Is there any way to back up and restore a filesystem that doesn't upset
If I try the following set of operations:
- Check out a big SVN repository, and build the code
- Back up the SVN checkout folder
- Restore the SVN checkout to another location
Then the time to run
svnversion on the backed up and restored copy is hugely more than on the original:
$ cd original_directory $ echo 3 | sudo tee /proc/sys/vm/drop_caches $ time svnversion real 0m5.204s user 0m0.486s sys 0m0.698s $ cd backed_up_and_restored_directory $ echo 3 | sudo tee /proc/sys/vm/drop_caches $ time svnversion real 1m55.846s user 0m2.813s sys 0m5.653s
echo 3 | sudo tee /proc/sys/vm/drop_caches is to clear the Linux cache so I am measuring "from cold". A second
svnversion in either folder takes a fraction of a second.
I am seeing the same sort of result for all the backup technologies I have tried so far (
rsync, and ext4
restore).
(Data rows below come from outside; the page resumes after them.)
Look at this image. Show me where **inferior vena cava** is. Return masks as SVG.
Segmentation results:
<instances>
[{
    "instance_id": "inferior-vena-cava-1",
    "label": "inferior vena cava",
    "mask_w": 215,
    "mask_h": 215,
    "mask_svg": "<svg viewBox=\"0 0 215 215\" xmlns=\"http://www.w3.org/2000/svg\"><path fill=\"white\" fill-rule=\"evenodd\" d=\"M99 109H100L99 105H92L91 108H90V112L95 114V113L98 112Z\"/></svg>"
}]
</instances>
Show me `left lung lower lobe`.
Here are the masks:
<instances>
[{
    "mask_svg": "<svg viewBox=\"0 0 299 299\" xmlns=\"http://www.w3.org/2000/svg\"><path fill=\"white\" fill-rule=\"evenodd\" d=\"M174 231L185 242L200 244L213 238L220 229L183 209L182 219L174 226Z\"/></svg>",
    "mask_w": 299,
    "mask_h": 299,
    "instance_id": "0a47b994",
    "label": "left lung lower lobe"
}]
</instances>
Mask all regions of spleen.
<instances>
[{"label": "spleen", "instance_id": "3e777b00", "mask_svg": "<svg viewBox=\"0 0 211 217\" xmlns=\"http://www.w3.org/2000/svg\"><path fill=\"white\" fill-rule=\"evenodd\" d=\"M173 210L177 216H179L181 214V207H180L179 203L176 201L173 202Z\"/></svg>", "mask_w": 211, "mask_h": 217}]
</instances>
I am also seeing similar behaviour across a variety of file systems (ext4, btrfs, gluster), and Linux distributions (Debian 8, Debian 9 and Ubuntu 16.04)
In answer to Gerard's question, a couple of example backup/restore commands:
rsync -x -aH --whole-file --delete source_directory/ destination_directory
dump 0uaf backup_file.dump . restore -rf backup_file.dump
I assume this is happening because the restored files and subdirectories are being stored on the disk in a different order, which is making
svnversion run very inefficiently on the copy.
Has anyone else experienced this, and does anyone know of a Linux backup/restore technique that will keep the files and directories "in the same order" to prevent this issue?